The logic is specific. If operators can eliminate thermal spikes, Gao says, they can safely increase their TCS temperatures. He does not unpack the acronym, but he ties the result directly to energy use: higher safe temperatures mean less energy required for cooling complex systems. That saved power can then be shifted into “revenue-generating IT load.”

Our AI agents teach themselves the optimal manner of operating that AI factory in order to maximize tokens per watt on a continual basis.

Jim Gao · Source

Phaidra’s screenshots present that operating claim through anomaly and insight interfaces: a time-series graph for “cdu-01 Primary Supply Temperature Too High,” an “All CDU Insights” list, a “Home feed” with “Top insights,” a PUE anomaly view, a “DH1 CRAH 11 SAT Analysis” line graph, and workspace cards related to cooling distribution unit temperatures and setpoint deviations.

Taken together, Gao’s agent claim and the Phaidra screens draw a line between seeing facility behavior and optimizing against it. The interfaces surface anomalies, cooling conditions, PUE signals, and setpoint deviations. Gao’s claim goes further: agents trained in the digital twin can anticipate thermal behavior, choose better operating actions, reduce cooling energy, and keep optimizing for tokens per watt as conditions change.
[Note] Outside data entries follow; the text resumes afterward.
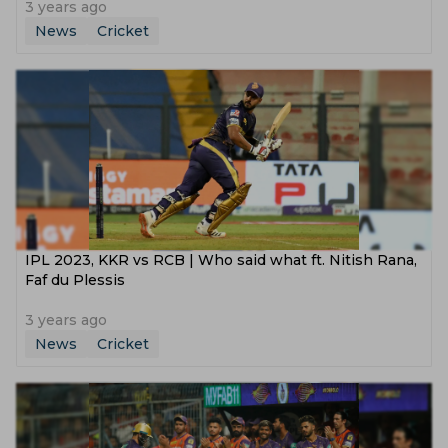
3 years ago
News
Cricket
IPL 2023, KKR vs RCB | Who said what ft. Nitish Rana,
Faf du Plessis
3 years ago
News
Cricket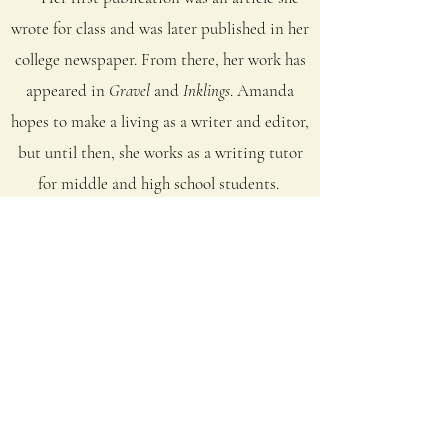
wrote for class and was later published in her
college newspaper. From there, her work has
appeared in
Gravel
and
Inklings
. Amanda
hopes to make a living as a writer and editor,
but until then, she works as a writing tutor
for middle and high school students.
She dreams of being published in her
favorite magazines,
Ruminate
and
Rattle
,
owning a farm, and working in a little
writing studio with her desk under a
window.
Amanda is most drawn to prose that
resembles poetry in lyric quality, striking
images, and sparse language.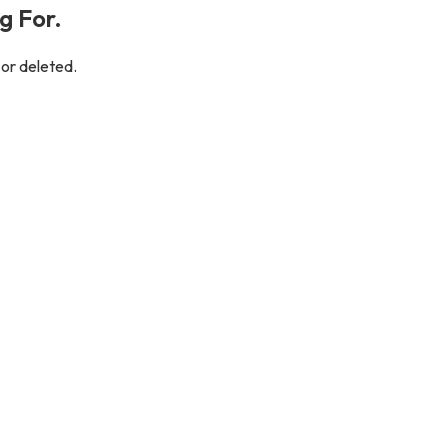
g For.
 or deleted.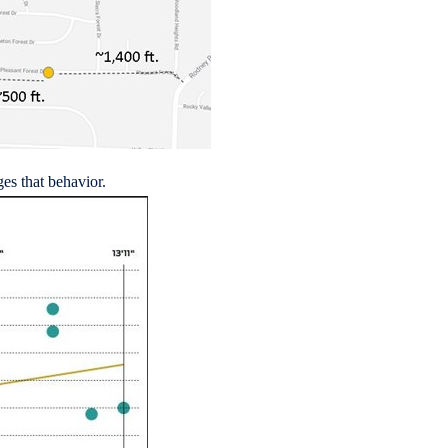
es that behavior.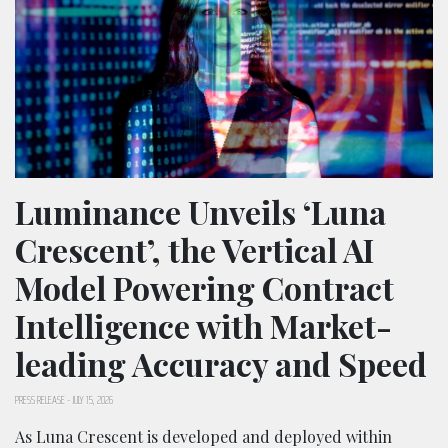
Luminance Unveils ‘Luna
Crescent’, the Vertical AI
Model Powering Contract
Intelligence with Market-
leading Accuracy and Speed
PRESS RELEASE
-
JULY 15, 2026
As Luna Crescent is developed and deployed within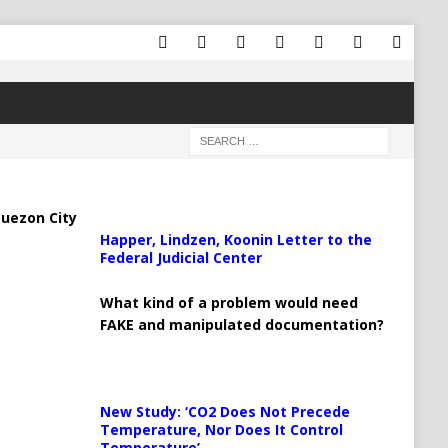
uezon City
Happer, Lindzen, Koonin Letter to the
Federal Judicial Center
What kind of a problem would need
FAKE and manipulated documentation?
New Study: ‘CO2 Does Not Precede
Temperature, Nor Does It Control
Temperature’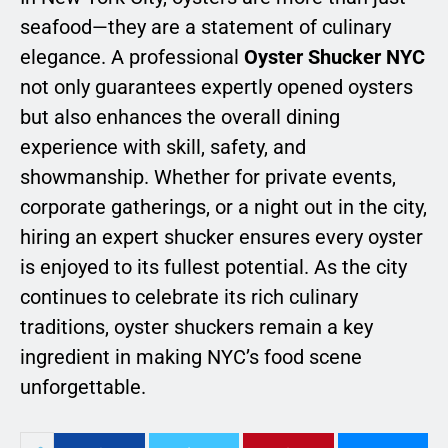
seafood—they are a statement of culinary
elegance. A professional
Oyster Shucker NYC
not only guarantees expertly opened oysters
but also enhances the overall dining
experience with skill, safety, and
showmanship. Whether for private events,
corporate gatherings, or a night out in the city,
hiring an expert shucker ensures every oyster
is enjoyed to its fullest potential. As the city
continues to celebrate its rich culinary
traditions, oyster shuckers remain a key
ingredient in making NYC’s food scene
unforgettable.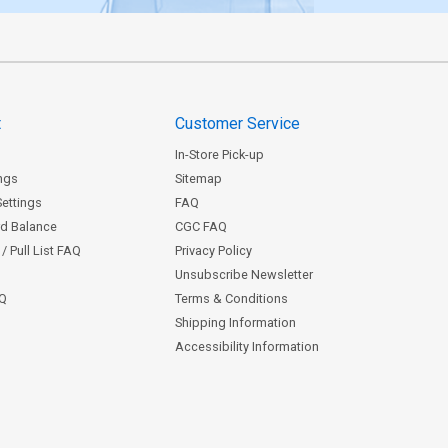
t
Customer Service
In-Store Pick-up
ngs
Sitemap
Settings
FAQ
rd Balance
CGC FAQ
/ Pull List FAQ
Privacy Policy
Unsubscribe Newsletter
AQ
Terms & Conditions
Shipping Information
Accessibility Information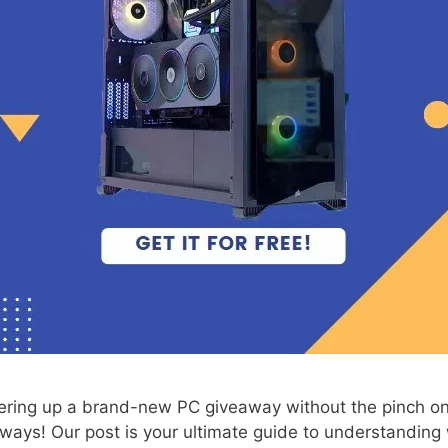
ring up a brand-new PC giveaway without the pinch on
eaways! Our post is your ultimate guide to understandin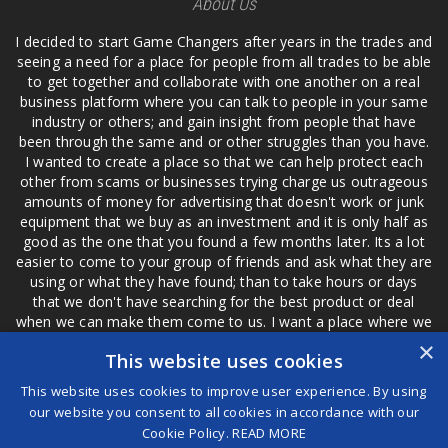
About Us
I decided to start Game Changers after years in the trades and
seeing a need for a place for people from all trades to be able
to get together and collaborate with one another on a real
business platform where you can talk to people in your same
industry or others; and gain insight from people that have
been through the same and or other struggles than you have.
I wanted to create a place so that we can help protect each
other from scams or businesses trying charge us outrageous
amounts of money for advertising that doesn't work or junk
equipment that we buy as an investment and it is only half as
good as the one that you found a few months later. Its a lot
easier to come to your group of friends and ask what they are
using or what they have found; than to take hours or days
that we don't have searching for the best product or deal
when we can make them come to us. I want a place where we
are not the only ones that have to worry about a bad review,
×
This website uses cookies
if a customer is a bad customer we can review them too.
This website uses cookies to improve user experience. By using
our website you consent to all cookies in accordance with our
Cookie Policy.
READ MORE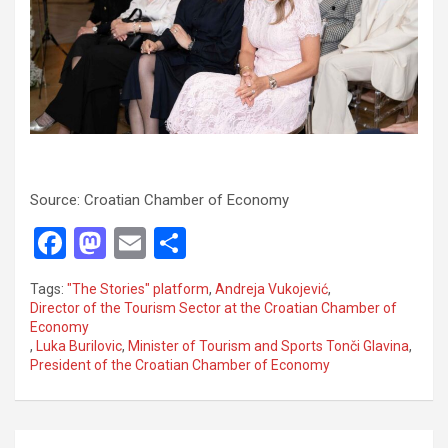
Source: Croatian Chamber of Economy
F
M
E
S
a
a
m
h
Tags:
"The Stories" platform
,
Andreja Vukojević
,
ce
st
ail
ar
Director of the Tourism Sector at the Croatian Chamber of
Economy
b
o
e
,
Luka Burilovic
,
Minister of Tourism and Sports Tonči Glavina
,
o
d
President of the Croatian Chamber of Economy
o
o
k
n
P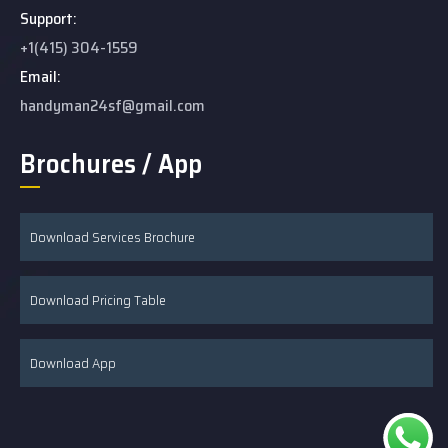
Support:
+1(415) 304-1559
Email:
handyman24sf@gmail.com
Brochures / App
Download Services Brochure
Download Pricing Table
Download App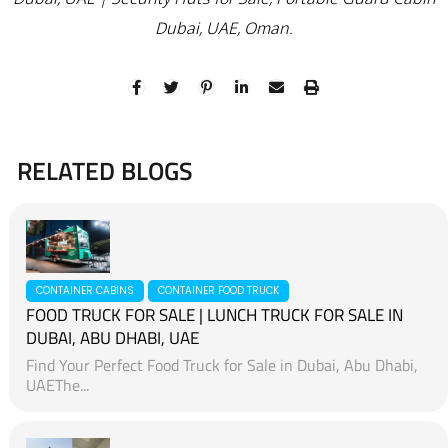
Dubai, UAE, Oman.
RELATED BLOGS
CONTAINER CABINS
CONTAINER FOOD TRUCK
FOOD TRUCK FOR SALE | LUNCH TRUCK FOR SALE IN
DUBAI, ABU DHABI, UAE
Find Your Perfect Food Truck for Sale in Dubai, Abu Dhabi,
UAEThe...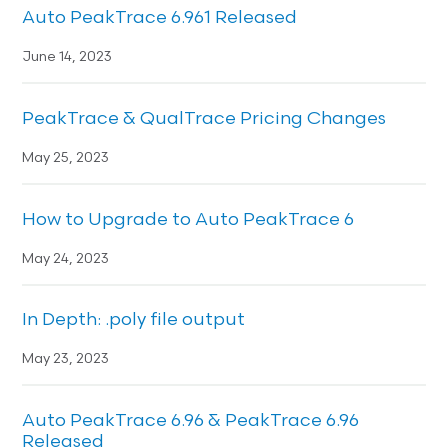
Auto PeakTrace 6.961 Released
June 14, 2023
PeakTrace & QualTrace Pricing Changes
May 25, 2023
How to Upgrade to Auto PeakTrace 6
May 24, 2023
In Depth: .poly file output
May 23, 2023
Auto PeakTrace 6.96 & PeakTrace 6.96
Released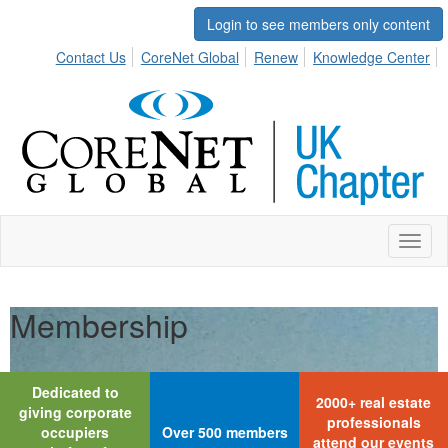
Login to see members only content
Contact Us
CoreNet Global
Renew
Knowledge Center
Toggl
naviga
Membership
Dedicated to
2000+ real estate
giving corporate
professionals
occupiers
Over 500 members
attend our events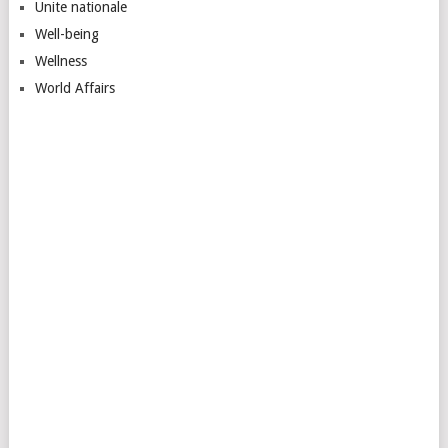
Unite nationale
Well-being
Wellness
World Affairs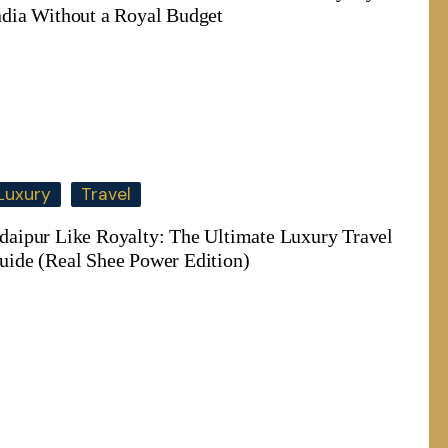
ndia Without a Royal Budget
Luxury
Travel
daipur Like Royalty: The Ultimate Luxury Travel
uide (Real Shee Power Edition)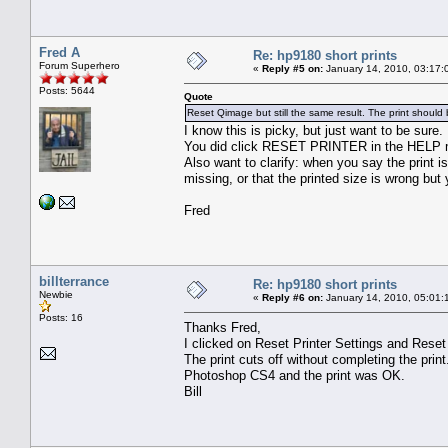
Fred A
Re: hp9180 short prints
Forum Superhero
«
Reply #5 on:
January 14, 2010, 03:17:
Posts: 5644
Quote
Reset Qimage but still the same result. The print should 
I know this is picky, but just want to be sure.
You did click RESET PRINTER in the HELP 
Also want to clarify: when you say the print i
missing, or that the printed size is wrong but 
Fred
billterrance
Re: hp9180 short prints
Newbie
«
Reply #6 on:
January 14, 2010, 05:01:
Posts: 16
Thanks Fred,
I clicked on Reset Printer Settings and Rese
The print cuts off without completing the print.
Photoshop CS4 and the print was OK.
Bill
That also explains why the facility is described as one computer. If the goal is maximum AI output per unit of power, racks, cooling loops, power systems, and control policies are not independent operating domains. They are coupled parts of the same production system.

The shared model carries design intent into operation

Dana Tilley returns to communication because the AI factory lifecycle contains too many interdependent decisions for a linear handoff model. He says adopting the Omniverse DSX blueprint gives teams “a communication tool that cuts across the entire program and entire project.” Catherine Kniker extends that point across “all phases of the life cycle,” arguing that a digital representation enhances how people work together.

The collaboration claim is specific: design, engineering, construction, planning, lifecycle management, simulation, and operations all need to refer to the same evolving representation. Jacobs’ examples show configuration, power, PUE, and token-efficiency views. PTC’s examples show lifecycle-managed equipment models flowing into Omniverse for simulation. Phaidra’s examples show anomaly, insight, PUE, and cooling-analysis interfaces.

Across the lifecycle, the digital twin functions as both a planning environment and a simulation layer. Before construction, it supports layout, configuration, and simulation. During operation, it supports predictive agents that aim to reduce thermal volatility and improve energy allocation.